通话结束,通讯室重新归于雨声与发电机的低吼。艾德里安缓缓松开通话键,转身看向伊莉丝。她依旧靠在门框上,白袍因为刚才的情绪起伏而微微敞开,露出胸前被汗水浸湿后、随着呼吸剧烈起伏的柔软曲线,领口间的肌肤透着高烧的粉色,腿心处的布料也因为紧张与费洛蒙分泌而洇出一小片更深的痕迹,却被她用白袍的下摆牢牢遮住。她的绯红眼眸里泪光闪动,却倔强地不肯落下,只是直直望着他,像是在等待他的选择。

艾德里安走过去,脱下手套,用微凉的手背轻轻贴上她滚烫的脸颊,替她擦去额角的汗珠,动作温柔得与刚才对维克多的冷硬判若两人。他的灰蓝眼眸与她的绯红眼眸在极近的距离里对视,彼此的心跳透过共鸣再次同步,咚咚的鼓点在狭小的空间里清晰可闻。

「不会把妳交出去,」他低声说,声音只有两人能听见,鼻尖萦绕着她甜腻而灼热的气息,「也不会把妳的序列卖掉。
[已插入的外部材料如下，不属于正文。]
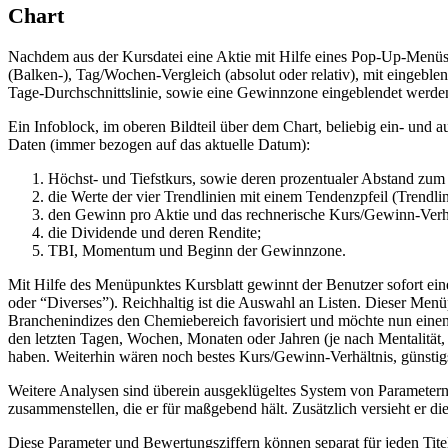
Chart
Nachdem aus der Kursdatei eine Aktie mit Hilfe eines Pop-Up-Menüs 
(Balken-), Tag/Wochen-Vergleich (absolut oder relativ), mit eingeb
Tage-Durchschnittslinie, sowie eine Gewinnzone eingeblendet werde
Ein Infoblock, im oberen Bildteil über dem Chart, beliebig ein- und
Daten (immer bezogen auf das aktuelle Datum):
Höchst- und Tiefstkurs, sowie deren prozentualer Abstand zum 
die Werte der vier Trendlinien mit einem Tendenzpfeil (Trendlin
den Gewinn pro Aktie und das rechnerische Kurs/Gewinn-Verhält
die Dividende und deren Rendite;
TBI, Momentum und Beginn der Gewinnzone.
Mit Hilfe des Menüpunktes Kursblatt gewinnt der Benutzer sofort ein
oder “Diverses”). Reichhaltig ist die Auswahl an Listen. Dieser Menüp
Branchenindizes den Chemiebereich favorisiert und möchte nun einen T
den letzten Tagen, Wochen, Monaten oder Jahren (je nach Mentalität, 
haben. Weiterhin wären noch bestes Kurs/Gewinn-Verhältnis, günstigs
Weitere Analysen sind überein ausgeklügeltes System von Parametern 
zusammenstellen, die er für maßgebend hält. Zusätzlich versieht er d
Diese Parameter und Bewertungsziffern können separat für jeden Tit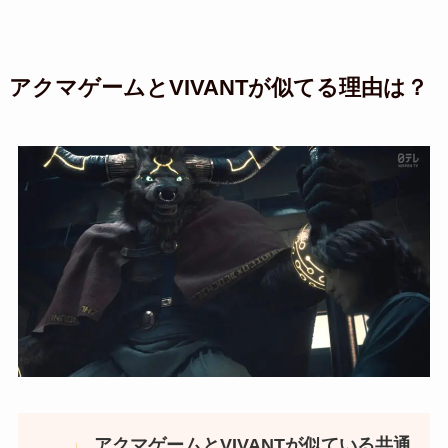
アクマゲームとVIVANTが似てる理由は？
アクマゲームとVIVANTが似ている共通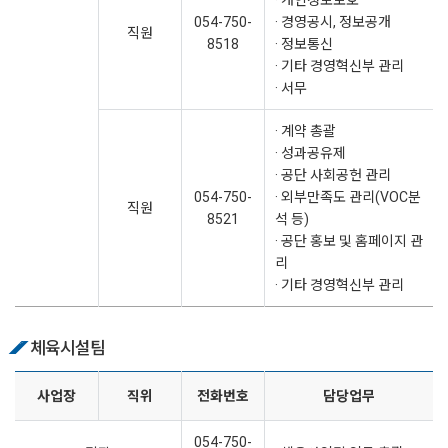
· 개인정보보호
054-750-
· 경영공시, 정보공개
직원
8518
· 정보통신
· 기타 경영혁신부 관리
· 서무
· 계약 총괄
· 성과공유제
· 공단 사회공헌 관리
054-750-
· 외부만족도 관리(VOC분
직원
8521
석 등)
· 공단 홍보 및 홈페이지 관
리
· 기타 경영혁신부 관리
체육시설팀
사업장
직위
전화번호
담당업무
054-750-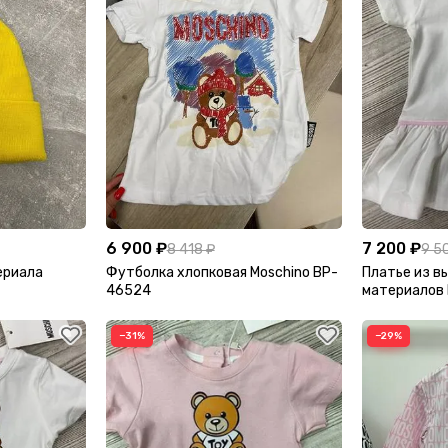
6 900 ₽
7 200 ₽
8 418 ₽
9 5
ериала
Футболка хлопковая Moschino BP-
Платье из 
46524
материалов 
−31%
−29%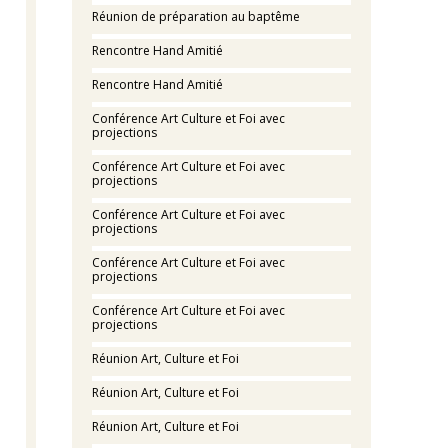
Réunion de préparation au baptême
Rencontre Hand Amitié
Rencontre Hand Amitié
Conférence Art Culture et Foi avec
projections
Conférence Art Culture et Foi avec
projections
Conférence Art Culture et Foi avec
projections
Conférence Art Culture et Foi avec
projections
Conférence Art Culture et Foi avec
projections
Réunion Art, Culture et Foi
Réunion Art, Culture et Foi
Réunion Art, Culture et Foi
我们一起想办法,伊莉丝,妳不是商品,也不是样本,妳是……妳是我的伙伴。」

伊莉丝的眼泪终于滑落,却在半途被她用手背抹去。她将额头轻轻抵在艾德里安的肩窝,贪婪地汲取他身上那股能让她安定的气味,喉间溢出一声细微的、像是安心又像是委屈的呜咽。她的身体软软地靠在他怀里,白袍下的纤细曲线完全贴合上他的胸膛,隔着薄薄的布料,两人的体温与心跳透过共鸣交织在一起,在这座被雨水与无人机包围的地下方舟里,形成一个短暂而温暖的孤岛。

陆景烨站在桌边,默默将无线电的频率调回加密待机状态,黝黑的脸上没有多余的表情,只是将那张写着跳频的防水纸收进口袋,又把工具箱里最后一板抑制剂轻轻放在桌上。窗外的雨声依旧密集,而头顶的通风管深处,隐约传来无人机螺旋桨划破雨幕的、极轻却持续的嗡鸣,像是一只在黑暗中盘旋的铁鸟,正用冰冷的眼睛,一遍遍扫描这座刚刚点亮的方舟。